Trnka starts being interested in puppeteering as early as secondary school, when his drawing teacher, the puppeteer and man of the theater Josef Skupa, discovers his talent. He later attends the Prague School of Decorative Arts (where he became a professor in 1967) and applies himself to graphics, newspaper, magazine and book illustration. In the 30s and 40s, he is in turn the creator of his own Wooden Theatre, awarded set designer for the National Theatre and Provisional Theatre, artistic director of the animated studio “Bratři v triku”.

So in June 1945, Jiři Trnka arrives at the Prague animated film studio as artistic director. That same year, he completes his first film, Zasadil dědek řepu (Grandpa Planted a Beet). He realizes an additional three short films the following year – Zviřatka a petrovšti (The Animals and the Brigands), Darek (The Gift), and Perak a SS (The Spring-Man and the SS) − each innovative in theme selection and design. The films are awarded at international festivals, making Trnka a recognized personality in world animation. Until that time, animated film production had been dominated by the American producer Walt Disney. Trnka proved that it is possible to assert an individual author’s signature and search for new expressive possibilities.

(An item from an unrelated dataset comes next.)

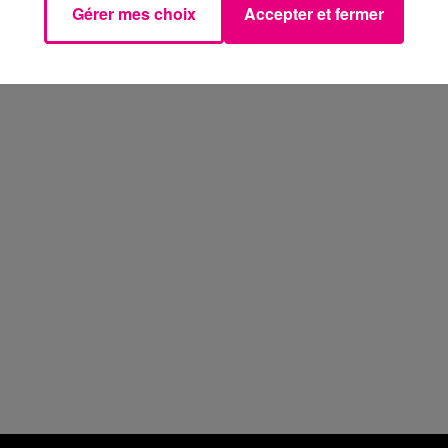
Gérer mes choix
Accepter et fermer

In a year of world success in cartoon films, Trnka’s attention returns to the possibility of puppet animation. Yet even here, the artist follows his own path. His previous experience in puppet theater and film, as well as art work and illustration, pays dividends. His first film, Betlem (Bethlehem, 1947), captures the atmosphere of a Czech folk Christmas. Further episodes about village customs and habits from spring to winter follow. The public and international critics’ acceptance of Trnka’s puppet films surpasses the success of his cartoon films and shows that his choice of puppet technology was the right one.

A characteristic quality of Jiři Trnka’s film work is that of the search for inspiration in world and national literature. The artist approached literary artwork with sensitivity, so as not to distort the message of the work or its artistic aim. He always managed to create an original work of art. For example, in his adaptation of Anton Pavlovich Chekhov’s eponymous humoristic novel, Roman s basou (Romance With a DoubleBass, 1949), the author makes use of an abundance of design and directing ideas, and with their help succeeds in translating the ironic tone and atmosphere of the story and spiritual frame of mind of the protagonists.